== WHAT THIS TASK INVOLVES ==
Take the data below and filter it for lines containing the word "labels"; show each line found.

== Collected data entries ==
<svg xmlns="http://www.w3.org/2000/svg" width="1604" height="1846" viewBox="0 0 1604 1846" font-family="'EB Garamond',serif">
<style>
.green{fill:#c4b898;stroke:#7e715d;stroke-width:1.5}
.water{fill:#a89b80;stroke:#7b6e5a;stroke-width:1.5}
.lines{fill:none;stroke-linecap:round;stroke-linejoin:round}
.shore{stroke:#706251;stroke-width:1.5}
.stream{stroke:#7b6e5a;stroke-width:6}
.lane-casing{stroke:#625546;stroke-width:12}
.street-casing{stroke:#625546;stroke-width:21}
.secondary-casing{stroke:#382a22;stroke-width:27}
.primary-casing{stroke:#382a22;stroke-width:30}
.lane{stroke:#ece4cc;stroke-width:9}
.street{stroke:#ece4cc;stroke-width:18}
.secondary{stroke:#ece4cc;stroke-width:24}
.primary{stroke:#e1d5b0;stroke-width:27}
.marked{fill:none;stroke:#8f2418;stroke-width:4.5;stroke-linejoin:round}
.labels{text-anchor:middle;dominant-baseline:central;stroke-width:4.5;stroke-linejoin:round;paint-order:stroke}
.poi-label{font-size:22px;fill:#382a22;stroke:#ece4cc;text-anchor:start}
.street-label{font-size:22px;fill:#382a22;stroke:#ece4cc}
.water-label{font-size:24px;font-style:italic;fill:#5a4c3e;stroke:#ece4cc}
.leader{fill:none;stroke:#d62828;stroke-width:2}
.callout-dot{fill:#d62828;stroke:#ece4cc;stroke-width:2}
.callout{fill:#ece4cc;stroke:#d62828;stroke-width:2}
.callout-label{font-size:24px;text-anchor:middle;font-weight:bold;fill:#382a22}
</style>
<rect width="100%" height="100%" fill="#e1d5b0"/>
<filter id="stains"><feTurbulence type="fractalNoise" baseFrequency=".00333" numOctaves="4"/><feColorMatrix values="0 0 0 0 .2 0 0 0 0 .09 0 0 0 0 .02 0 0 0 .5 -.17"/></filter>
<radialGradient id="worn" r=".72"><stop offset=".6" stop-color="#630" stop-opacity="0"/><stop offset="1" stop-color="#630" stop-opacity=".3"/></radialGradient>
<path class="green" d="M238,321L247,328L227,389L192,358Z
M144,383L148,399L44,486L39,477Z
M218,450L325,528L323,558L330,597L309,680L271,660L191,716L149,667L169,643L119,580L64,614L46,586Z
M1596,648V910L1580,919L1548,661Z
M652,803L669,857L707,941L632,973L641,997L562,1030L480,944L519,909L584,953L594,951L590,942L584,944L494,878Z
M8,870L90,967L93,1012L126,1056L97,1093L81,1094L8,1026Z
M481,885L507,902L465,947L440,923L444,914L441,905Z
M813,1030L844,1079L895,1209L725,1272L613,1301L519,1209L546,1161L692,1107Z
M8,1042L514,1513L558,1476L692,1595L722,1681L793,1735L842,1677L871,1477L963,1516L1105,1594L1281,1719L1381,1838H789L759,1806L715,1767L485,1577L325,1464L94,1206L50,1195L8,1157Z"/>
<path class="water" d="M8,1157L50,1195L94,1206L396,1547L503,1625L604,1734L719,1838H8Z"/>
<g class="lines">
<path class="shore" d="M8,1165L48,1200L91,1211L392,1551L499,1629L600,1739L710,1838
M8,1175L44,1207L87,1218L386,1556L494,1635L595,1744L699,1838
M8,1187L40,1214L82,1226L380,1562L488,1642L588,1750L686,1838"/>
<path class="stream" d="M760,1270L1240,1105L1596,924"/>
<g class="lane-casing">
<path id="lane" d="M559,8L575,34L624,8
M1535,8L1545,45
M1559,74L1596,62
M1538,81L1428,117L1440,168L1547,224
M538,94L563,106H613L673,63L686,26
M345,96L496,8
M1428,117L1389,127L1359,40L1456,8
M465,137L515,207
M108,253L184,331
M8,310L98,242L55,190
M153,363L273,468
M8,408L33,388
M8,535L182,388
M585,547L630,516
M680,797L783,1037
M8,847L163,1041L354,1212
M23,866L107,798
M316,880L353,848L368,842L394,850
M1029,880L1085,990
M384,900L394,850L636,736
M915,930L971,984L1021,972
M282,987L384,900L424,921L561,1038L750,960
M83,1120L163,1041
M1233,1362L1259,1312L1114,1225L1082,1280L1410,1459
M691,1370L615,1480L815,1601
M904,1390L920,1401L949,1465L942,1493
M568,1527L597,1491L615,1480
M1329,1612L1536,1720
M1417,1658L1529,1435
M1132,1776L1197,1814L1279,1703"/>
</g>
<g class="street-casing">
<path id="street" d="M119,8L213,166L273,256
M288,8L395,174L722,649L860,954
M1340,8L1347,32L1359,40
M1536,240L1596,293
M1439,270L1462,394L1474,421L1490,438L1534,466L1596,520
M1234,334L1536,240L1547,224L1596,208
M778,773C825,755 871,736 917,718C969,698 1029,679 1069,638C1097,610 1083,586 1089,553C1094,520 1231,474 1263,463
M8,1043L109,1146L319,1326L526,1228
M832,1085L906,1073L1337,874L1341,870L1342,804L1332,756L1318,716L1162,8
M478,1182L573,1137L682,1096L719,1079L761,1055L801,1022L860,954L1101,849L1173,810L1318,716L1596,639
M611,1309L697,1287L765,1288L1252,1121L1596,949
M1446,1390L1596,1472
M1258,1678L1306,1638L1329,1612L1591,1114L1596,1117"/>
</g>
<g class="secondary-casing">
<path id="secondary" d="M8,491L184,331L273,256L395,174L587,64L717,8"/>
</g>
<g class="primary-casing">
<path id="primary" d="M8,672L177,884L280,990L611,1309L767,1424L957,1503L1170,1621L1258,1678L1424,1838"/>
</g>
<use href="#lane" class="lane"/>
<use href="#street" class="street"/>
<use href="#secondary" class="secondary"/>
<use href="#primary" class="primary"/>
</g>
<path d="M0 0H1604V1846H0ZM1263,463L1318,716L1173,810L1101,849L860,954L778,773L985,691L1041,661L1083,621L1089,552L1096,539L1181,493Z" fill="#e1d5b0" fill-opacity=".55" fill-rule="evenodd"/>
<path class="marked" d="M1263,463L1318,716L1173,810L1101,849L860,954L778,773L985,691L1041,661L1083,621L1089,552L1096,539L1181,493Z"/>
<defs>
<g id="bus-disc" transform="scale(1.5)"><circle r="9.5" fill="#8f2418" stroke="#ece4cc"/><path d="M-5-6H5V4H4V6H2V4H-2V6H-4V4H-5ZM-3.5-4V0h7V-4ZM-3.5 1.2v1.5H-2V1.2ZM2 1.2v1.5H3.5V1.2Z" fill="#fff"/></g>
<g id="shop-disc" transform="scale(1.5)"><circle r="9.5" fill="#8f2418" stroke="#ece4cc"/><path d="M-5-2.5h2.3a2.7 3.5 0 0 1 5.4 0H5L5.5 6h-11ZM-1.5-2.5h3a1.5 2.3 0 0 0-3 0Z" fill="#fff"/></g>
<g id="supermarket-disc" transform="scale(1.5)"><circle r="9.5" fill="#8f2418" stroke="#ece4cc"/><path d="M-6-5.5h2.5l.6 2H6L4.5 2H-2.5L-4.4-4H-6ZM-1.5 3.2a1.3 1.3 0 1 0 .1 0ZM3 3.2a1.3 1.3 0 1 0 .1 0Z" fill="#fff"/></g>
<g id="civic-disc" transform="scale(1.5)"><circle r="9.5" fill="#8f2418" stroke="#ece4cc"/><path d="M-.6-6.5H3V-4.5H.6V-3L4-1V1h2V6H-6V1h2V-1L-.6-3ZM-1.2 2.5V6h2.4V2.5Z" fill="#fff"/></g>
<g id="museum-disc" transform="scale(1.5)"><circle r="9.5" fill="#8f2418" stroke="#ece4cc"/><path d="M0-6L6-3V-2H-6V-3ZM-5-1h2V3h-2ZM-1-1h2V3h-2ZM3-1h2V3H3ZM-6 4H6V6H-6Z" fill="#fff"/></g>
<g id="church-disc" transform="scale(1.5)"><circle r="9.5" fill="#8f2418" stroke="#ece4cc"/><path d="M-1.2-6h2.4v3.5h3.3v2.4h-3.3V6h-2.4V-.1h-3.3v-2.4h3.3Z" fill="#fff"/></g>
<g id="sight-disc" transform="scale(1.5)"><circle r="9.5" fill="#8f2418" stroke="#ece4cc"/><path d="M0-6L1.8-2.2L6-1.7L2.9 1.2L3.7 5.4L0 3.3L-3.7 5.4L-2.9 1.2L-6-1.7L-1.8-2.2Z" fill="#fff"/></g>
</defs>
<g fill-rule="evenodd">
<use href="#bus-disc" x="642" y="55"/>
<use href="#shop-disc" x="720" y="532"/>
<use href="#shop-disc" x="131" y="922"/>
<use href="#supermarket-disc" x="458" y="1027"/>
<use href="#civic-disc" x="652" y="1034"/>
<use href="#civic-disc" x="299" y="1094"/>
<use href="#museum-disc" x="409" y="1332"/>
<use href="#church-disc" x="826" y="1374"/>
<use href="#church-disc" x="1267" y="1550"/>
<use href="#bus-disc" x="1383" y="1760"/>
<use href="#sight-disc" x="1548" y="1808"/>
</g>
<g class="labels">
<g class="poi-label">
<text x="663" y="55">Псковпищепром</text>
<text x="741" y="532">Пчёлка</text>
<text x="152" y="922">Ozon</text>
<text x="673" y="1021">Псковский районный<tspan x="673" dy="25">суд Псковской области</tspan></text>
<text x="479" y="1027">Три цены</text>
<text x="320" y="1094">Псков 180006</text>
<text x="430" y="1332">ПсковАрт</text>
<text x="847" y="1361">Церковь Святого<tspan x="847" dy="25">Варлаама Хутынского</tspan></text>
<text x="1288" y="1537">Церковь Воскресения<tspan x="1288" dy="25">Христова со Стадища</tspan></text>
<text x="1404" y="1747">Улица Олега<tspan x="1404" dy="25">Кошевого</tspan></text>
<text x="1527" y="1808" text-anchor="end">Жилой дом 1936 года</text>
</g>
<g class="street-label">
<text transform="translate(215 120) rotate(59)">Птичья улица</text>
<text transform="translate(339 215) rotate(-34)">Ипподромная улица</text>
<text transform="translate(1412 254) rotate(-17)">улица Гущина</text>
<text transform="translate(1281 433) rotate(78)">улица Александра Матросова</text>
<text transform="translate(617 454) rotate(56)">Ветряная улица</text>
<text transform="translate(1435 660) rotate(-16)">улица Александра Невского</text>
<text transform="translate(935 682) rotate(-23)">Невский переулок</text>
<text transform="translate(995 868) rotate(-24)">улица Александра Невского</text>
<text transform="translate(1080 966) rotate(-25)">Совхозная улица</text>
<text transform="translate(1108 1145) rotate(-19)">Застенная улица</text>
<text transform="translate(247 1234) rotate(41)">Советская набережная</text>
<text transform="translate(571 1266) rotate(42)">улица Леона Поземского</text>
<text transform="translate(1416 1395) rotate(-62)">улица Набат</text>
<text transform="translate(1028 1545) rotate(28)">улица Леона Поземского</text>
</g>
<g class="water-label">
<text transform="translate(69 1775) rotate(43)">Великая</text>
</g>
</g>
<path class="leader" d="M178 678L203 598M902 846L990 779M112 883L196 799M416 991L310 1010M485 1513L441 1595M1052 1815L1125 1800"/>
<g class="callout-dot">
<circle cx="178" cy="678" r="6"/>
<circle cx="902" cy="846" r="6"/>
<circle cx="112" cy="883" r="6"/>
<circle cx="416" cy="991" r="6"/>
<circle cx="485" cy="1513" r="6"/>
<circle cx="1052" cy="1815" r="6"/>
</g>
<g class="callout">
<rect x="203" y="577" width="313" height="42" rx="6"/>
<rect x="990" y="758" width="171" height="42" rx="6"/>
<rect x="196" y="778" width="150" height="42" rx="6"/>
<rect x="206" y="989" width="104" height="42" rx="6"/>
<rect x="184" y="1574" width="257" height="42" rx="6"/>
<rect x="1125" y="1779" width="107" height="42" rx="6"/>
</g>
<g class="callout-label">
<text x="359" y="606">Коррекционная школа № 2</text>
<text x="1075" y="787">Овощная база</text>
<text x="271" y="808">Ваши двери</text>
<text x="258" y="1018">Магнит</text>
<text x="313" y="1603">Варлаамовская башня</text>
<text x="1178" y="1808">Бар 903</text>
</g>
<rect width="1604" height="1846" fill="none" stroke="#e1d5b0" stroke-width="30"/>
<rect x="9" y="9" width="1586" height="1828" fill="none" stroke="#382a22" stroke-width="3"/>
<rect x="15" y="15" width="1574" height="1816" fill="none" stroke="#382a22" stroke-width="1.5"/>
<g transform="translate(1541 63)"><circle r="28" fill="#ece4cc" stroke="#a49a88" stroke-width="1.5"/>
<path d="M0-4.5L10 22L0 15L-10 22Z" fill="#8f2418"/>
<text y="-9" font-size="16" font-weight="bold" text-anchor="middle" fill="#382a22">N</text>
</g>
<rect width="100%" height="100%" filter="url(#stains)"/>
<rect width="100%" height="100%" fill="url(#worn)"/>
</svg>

== RESULT ==
.labels{text-anchor:middle;dominant-baseline:central;stroke-width:4.5;stroke-linejoin:round;paint-order:stroke}
<g class="labels">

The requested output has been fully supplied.